▶ Provided text
◇ ◇ ◇ ◇
We've no idea why the rather grim first line of a lesser Wordsworth ode stuck in our heads this week. It's associated with no hymn tune that we know of and it certainly wasn't a schoolroom must-memorise poem. But however it came, there it stayed: 'Stern daughter of the Voice of God! O Duty!'

O Duty. Is there any word that once loomed so large in sermons, hymns, and poems that has now so fallen out of favour? No matter which corner the Victorians rounded, there it loomed. A quick romp through some of the task list:

Where duty calls or danger, be never wanting there.
Awake, my soul, and with the sun, Thy daily stage of duty run
Very meet, right, and our bounden duty
England expects that every man will do his duty.
While we in sleep our duty have forgot
A daughter's duty

Such a hard, seemingly Anglo-Saxon word in fact has its origins in old French, and it originally implied the obligation of a lesser ranking person to a superior. The word soon took on wider connotations, coming to mean what we think now: 'An act, that is due in the way of moral or legal obligation; that which one ought or is bound to do; an obligation' (Oxford English Dictionary). If the Victorians tripped over the word, we can scarcely find it outside prayer books and the Bible.

If the word itself has disappeared from popular use in the church, what of the concept behind it? Rough synonyms — say, obligations and responsibilities — are still with us, but used in less exalted ways: an obligation to support the parish jumble sale, a responsibility to serve as churchwarden, an obligation to pay taxes... The word 'duty', it seems to us, was once used to stir the heart. To spur the languid. To get one up and going when nothing else served. To call; and often duty 'called'. Whatever responsibilities and obligations suggest, they don't energise us in the way duty can. So call us old-fashioned.
◇ ◇ ◇ ◇
▶ Dataset excerpts
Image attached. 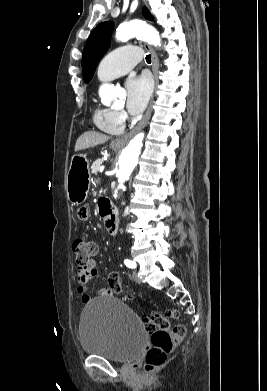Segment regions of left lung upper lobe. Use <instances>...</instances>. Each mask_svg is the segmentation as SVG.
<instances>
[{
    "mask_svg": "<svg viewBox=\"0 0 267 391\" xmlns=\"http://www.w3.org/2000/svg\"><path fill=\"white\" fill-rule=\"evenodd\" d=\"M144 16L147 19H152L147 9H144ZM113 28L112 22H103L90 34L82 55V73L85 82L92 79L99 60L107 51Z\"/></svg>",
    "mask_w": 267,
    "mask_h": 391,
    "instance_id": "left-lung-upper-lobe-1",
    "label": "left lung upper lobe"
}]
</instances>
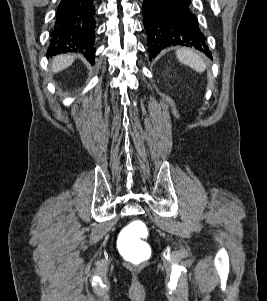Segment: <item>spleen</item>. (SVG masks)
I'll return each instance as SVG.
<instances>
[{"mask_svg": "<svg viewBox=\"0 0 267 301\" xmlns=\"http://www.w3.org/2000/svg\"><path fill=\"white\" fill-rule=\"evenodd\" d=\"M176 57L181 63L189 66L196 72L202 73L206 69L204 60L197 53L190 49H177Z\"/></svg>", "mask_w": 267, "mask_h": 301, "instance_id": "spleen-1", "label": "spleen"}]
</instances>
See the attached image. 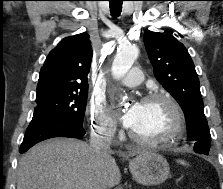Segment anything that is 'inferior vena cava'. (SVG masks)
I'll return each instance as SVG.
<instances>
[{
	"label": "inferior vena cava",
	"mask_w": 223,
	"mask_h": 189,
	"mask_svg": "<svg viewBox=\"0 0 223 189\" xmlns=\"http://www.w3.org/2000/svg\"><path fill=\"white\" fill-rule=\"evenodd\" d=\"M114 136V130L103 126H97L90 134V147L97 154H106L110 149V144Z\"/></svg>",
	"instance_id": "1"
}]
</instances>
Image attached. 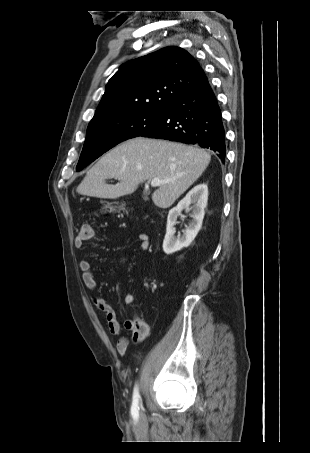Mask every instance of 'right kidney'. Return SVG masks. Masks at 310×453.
◇ ◇ ◇ ◇
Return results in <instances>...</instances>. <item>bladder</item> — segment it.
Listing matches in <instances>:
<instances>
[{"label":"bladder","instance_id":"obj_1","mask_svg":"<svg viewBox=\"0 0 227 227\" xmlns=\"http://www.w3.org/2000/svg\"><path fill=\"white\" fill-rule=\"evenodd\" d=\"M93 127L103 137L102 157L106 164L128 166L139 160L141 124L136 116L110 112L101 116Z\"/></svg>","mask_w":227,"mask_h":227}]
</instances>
◇ ◇ ◇ ◇
▶ Given exercise 1
In the piece on the word "duty," which language does the word originally come from?
▶ Given exercise 2
For each statement, say whether it agrees with the piece on the word "duty." Answer yes or no and quote the deciding words from the piece. (a) The word "duty" originally implied the obligation of a lesser-ranking person to a superior. (b) The line from the Wordsworth ode was a poem the writers had to memorize at school. (c) The writers find that obligations and responsibilities energize people as much as duty can.
▶ Given exercise 3
Carry on the piece on the word "duty," starting after its final sentence.

▶ Output 1
Old French.

▶ Output 2
(a) Yes: "it originally implied the obligation of a lesser ranking person to a superior"
(b) No: "it certainly wasn't a schoolroom must-memorise poem"
(c) No: "they don't energise us in the way duty can"

▶ Output 3
Of course duty, like love, can be debased. It can become patronising and promote self-righteousness. And even funny in its manifestations:

Lady Carbury always went to church when she was in the country, never when she was at home in London. It was one of those moral habits, like early dinners and long walks, which suited country life. And she fancied that were she not to do so, the bishop would be sure to know it and would be displeased. She liked the bishop. She liked the bishops generally; and was aware that it was a woman's duty to sacrifice herself for society. [Trollope, The Way We Live Now]

Despite the Lady Carburys then and now, in 'duty' we find a resonance and a depth lacking in 'responsibility'. Duty seems to embody love in its active, love-thy-neighbour form. When not catalysed by the personal and the passionate, perhaps love can channel itself into another active incarnation, that of duty. And if so, why have we let that word slip out of our churches and our lives, leaving it now to be found only in 'tour of duty' and 'duty-free zone'?

At its best, surely duty could be love's impersonal walk through this messy world. And if love and duty can sometimes conflict, we suspect it's not a conflict of opposites necessarily, but rather an internecine battle between differing degrees and kinds of love, whose claims and demands can be nearly equal.

See you next week, out of love and duty...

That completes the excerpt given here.